# Einlesen und Eingabe prüfen



## StraboN (9. Januar 2009)

Hallo 

Möchte eine Klasse schreiben in der eine Zahl von 1-7 eingelesen wird. Danach sollte ebenfalls geprüft werden, ob es denn wirklich eine Zahl aus diesem Bereich ist. Hier mal das was ich bereits gemacht hab:


```
import java.util.Scanner;

public class ScanSpalte
{
    public static int einlesen() 
        {
            Scanner tastaturLeser = new Scanner(System.in);
            String line="a"; //Damit beim ersten Durchlauf der Schleife nichts zutrifft und so mind. ein Mal eingelesen wird.
            while ((line.length() != 1) && (line.charAt(0)<49) && (line.charAt(0)>55)) //Prüfen ob Zahl 1-7?!
                {
                    System.out.print("Spieler x: ");
                    line = tastaturLeser.nextLine();
                }
            int spalte=Integer.parseInt(line);
            return spalte;
        }
}
```

Achso die Fehlermeldung lautet übrigens:


> ava.lang.NumberFormatException: For input string: "a"
> at java.lang.NumberFormatException.forInputString(NumberFormatException.java:65)
> at java.lang.Integer.parseInt(Integer.java:481)
> at java.lang.Integer.parseInt(Integer.java:514)
> at ScanSpalte.einlesen(ScanSpalte.java:22)



Hat jemand ne Ahnung was falsch ist?
Vielen Dank vorab! 

mfg StraboN


----------



## Kai008 (9. Januar 2009)

Nein, ist ziemlich schwer da es die Zeile 22 garnicht gibt.
Aber das könnte eventuell ein Problem werden: "line.charAt(0)<49"
Du könntest aber "=\"a\"" weglassen und als allererst in der While prüfen, ob line überhaupt auf Inhalt verweißt:
while(line == null || (line.length() != 1 && line.charAt(0) < 49 && line.charAt(0) > 55) usw.


----------



## StraboN (9. Januar 2009)

SRY 4 Doppelpost aber ich habs jetzt mal so umgeschrieben:


```
import java.util.Scanner;

public class ScanSpalte
{
    public static int einlesen() 
        {
            Scanner tastaturLeser = new Scanner(System.in);
            String line="a"; //Damit beim ersten Durchlauf der Schleife nichts zutrifft und so mind. ein Mal eingelesen wird.
            while ((line.length() != 1) && (line.charAt(0)<49) && (line.charAt(0)>55))
                {
                    System.out.print("Spieler x: ");
                    line = tastaturLeser.nextLine();
                }
            int spalte=(int)line.charAt(0);
            return spalte;
        }
}
```


Die Rückgabe lautet jetzt 97, was dem ASCII-Wert für "a" entspricht.

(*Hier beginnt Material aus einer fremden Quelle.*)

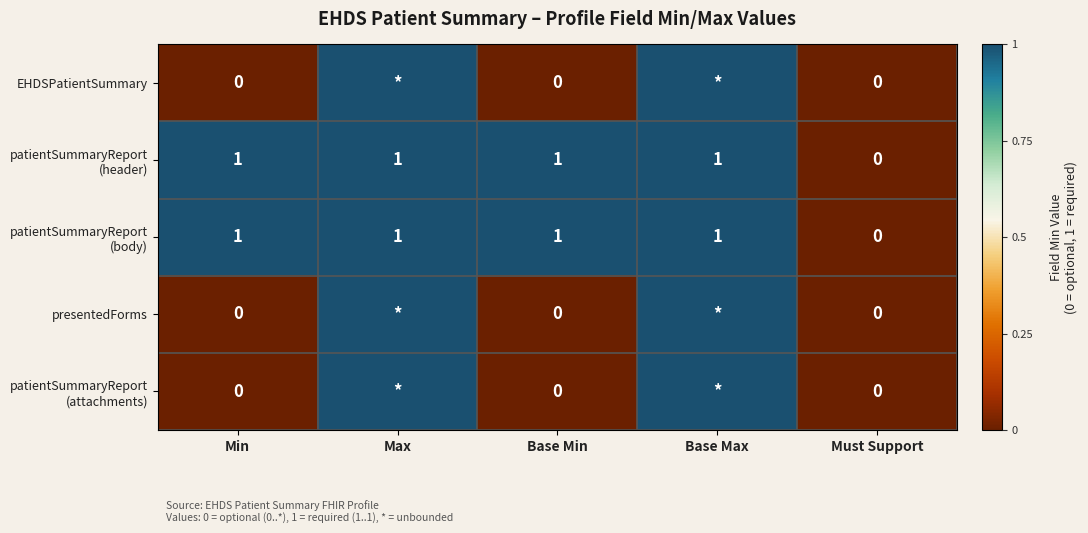

Rank the categories by patientSummaryReport (header) value from highest to lowest.

Min, Max, Base Min, Base Max, Must Support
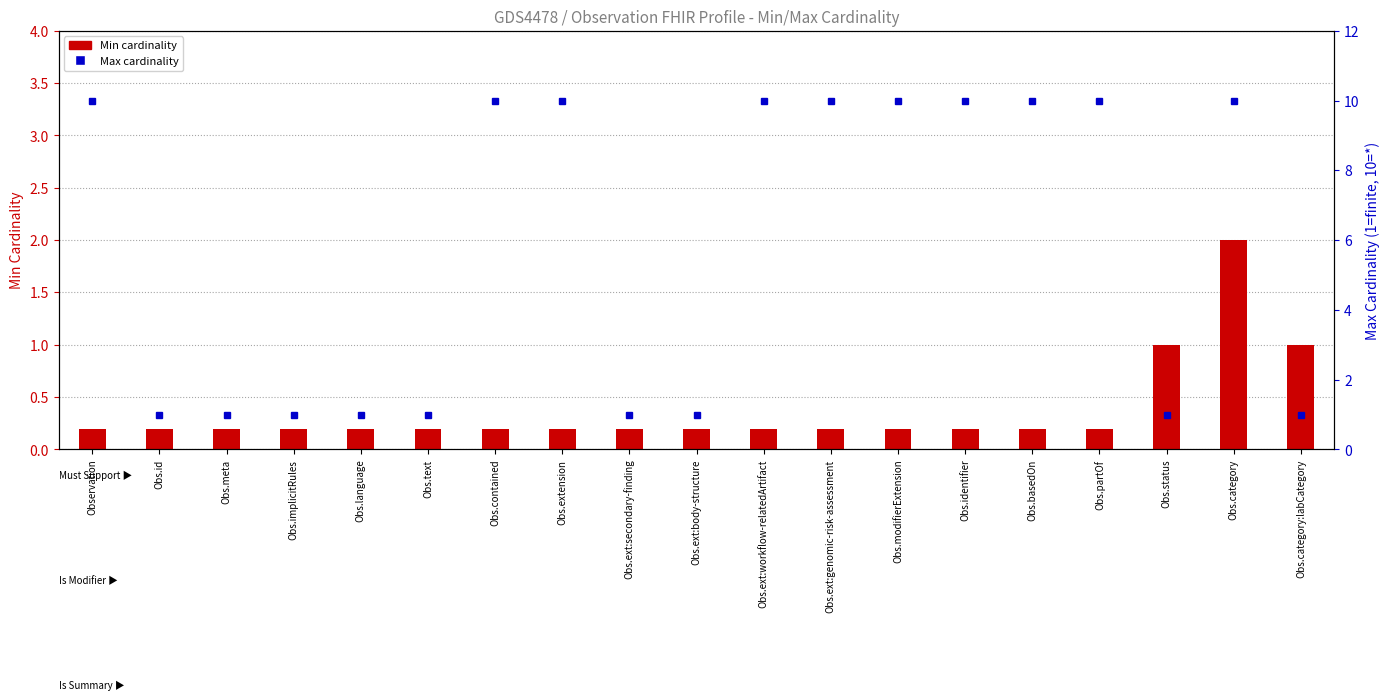

Reading right to left, transcribe all the data shown in this chart.

Min cardinality: Obs.category:labCategory=1.0	Obs.category=2.0	Obs.status=1.0	Obs.partOf=0.2	Obs.basedOn=0.2	Obs.identifier=0.2	Obs.modifierExtension=0.2	Obs.ext:genomic-risk-assessment=0.2	Obs.ext:workflow-relatedArtifact=0.2	Obs.ext:body-structure=0.2	Obs.ext:secondary-finding=0.2	Obs.extension=0.2	Obs.contained=0.2	Obs.text=0.2	Obs.language=0.2	Obs.implicitRules=0.2	Obs.meta=0.2	Obs.id=0.2	Observation=0.2
Max cardinality (1=1, *=unbounded): Obs.category:labCategory=1.0	Obs.category=10.0	Obs.status=1.0	Obs.partOf=10.0	Obs.basedOn=10.0	Obs.identifier=10.0	Obs.modifierExtension=10.0	Obs.ext:genomic-risk-assessment=10.0	Obs.ext:workflow-relatedArtifact=10.0	Obs.ext:body-structure=1.0	Obs.ext:secondary-finding=1.0	Obs.extension=10.0	Obs.contained=10.0	Obs.text=1.0	Obs.language=1.0	Obs.implicitRules=1.0	Obs.meta=1.0	Obs.id=1.0	Observation=10.0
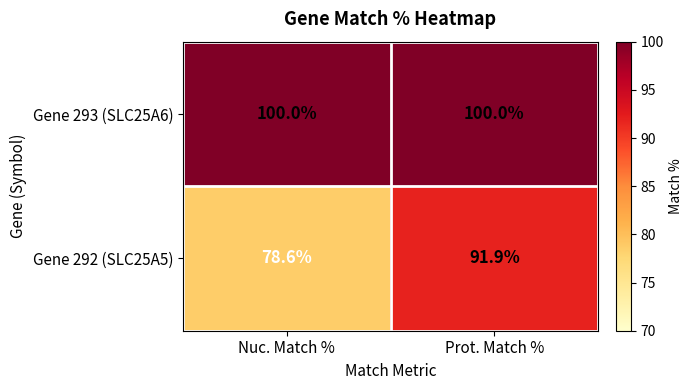

Rank the series by their average value, from highest to lowest.

Gene 293 (SLC25A6), Gene 292 (SLC25A5)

Irgendwie übergeht der komplett die Schleife oO


----------



## jeipack (9. Januar 2009)

Hi
Wäre nett gewesen wenn du geschrieben hättest wo die Exection aufgetreten ist.
Gib vor "int spalte=Integer.parseInt(line);" mal line aus: "System.out.println("line");"

Tipp:

```
int blah = Integer.parseInt("a");
```

Du könntest z.B. line anstatt "a"  0 zuweisen.
Und wenn du dich jetzt fragst wieso denn line keine Nummber zugewiesen wurde schau dir mal das an:

```
(line.charAt(0)<49) && (line.charAt(0)>55)
//Die Zahl muss kleiner 49 und gleichzeitig grösser 55 sein? ;)
```


Gruss


----------



## Kai008 (9. Januar 2009)

Natürlich tut er das. (Bin ein Depp.)
Er rennt durch solange line.length() ungelich 1 ist, und  halt kleiner als 49 und größer als 55. Schon mal 2 und 3 können niemals gleichzeitig auftrehten, damit ist die Schleife immer false.


----------



## StraboN (9. Januar 2009)

> Schon mal 2 und 3 können niemals gleichzeitig auftrehten, damit ist die Schleife immer false.

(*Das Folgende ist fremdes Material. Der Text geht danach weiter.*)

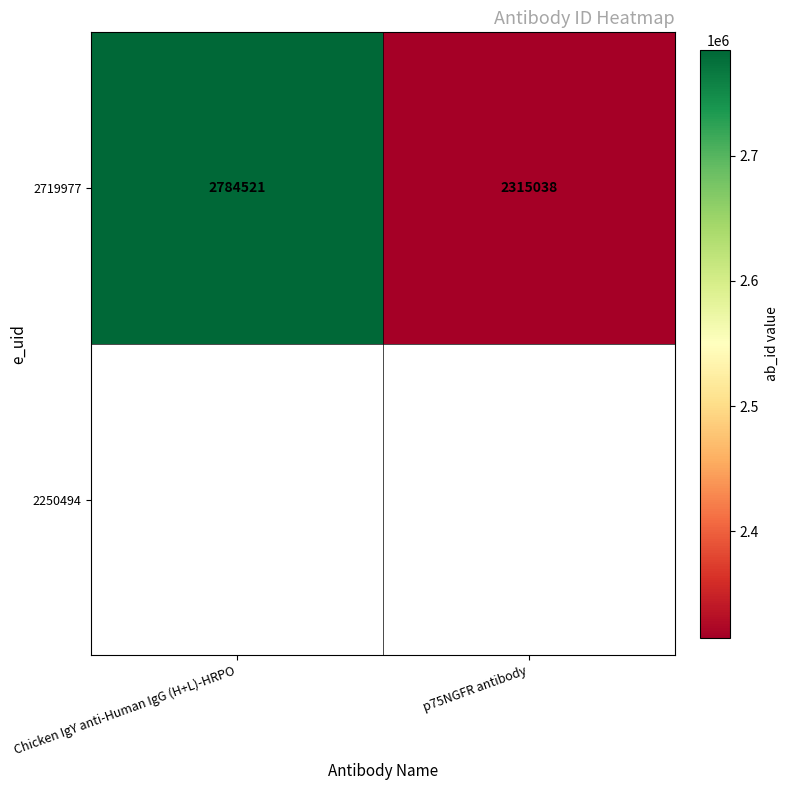

List the labels in order of value, largest first.

Chicken IgY anti-Human IgG (H+L)-HRPO, p75NGFR antibody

Hä, wieso das denn? Wenn der nen Char hat der >49 (ASCII-Code) ist und <55 (ASCII-Code) bricht die Schleife ab. Ansonsten läuft sie weiter! Oder seh ich das falsch?

//Edit: UPS xD

while ((line.length() != 1) && (line.charAt(0)<49) || (line.charAt(0)>55))

so gut?


----------



## DosCoder (9. Januar 2009)

Jupp, da wurde was falsch verstanden.

"While" heißt übersetzt nämlich "wärend" oder "solange", also heißt dein Code praktisch:

```
während(line.charAt(0)<49) && (line.charAt(0)>55)){}
```

Und das kann nur schiefgehen.
Ciao
DosCoder


----------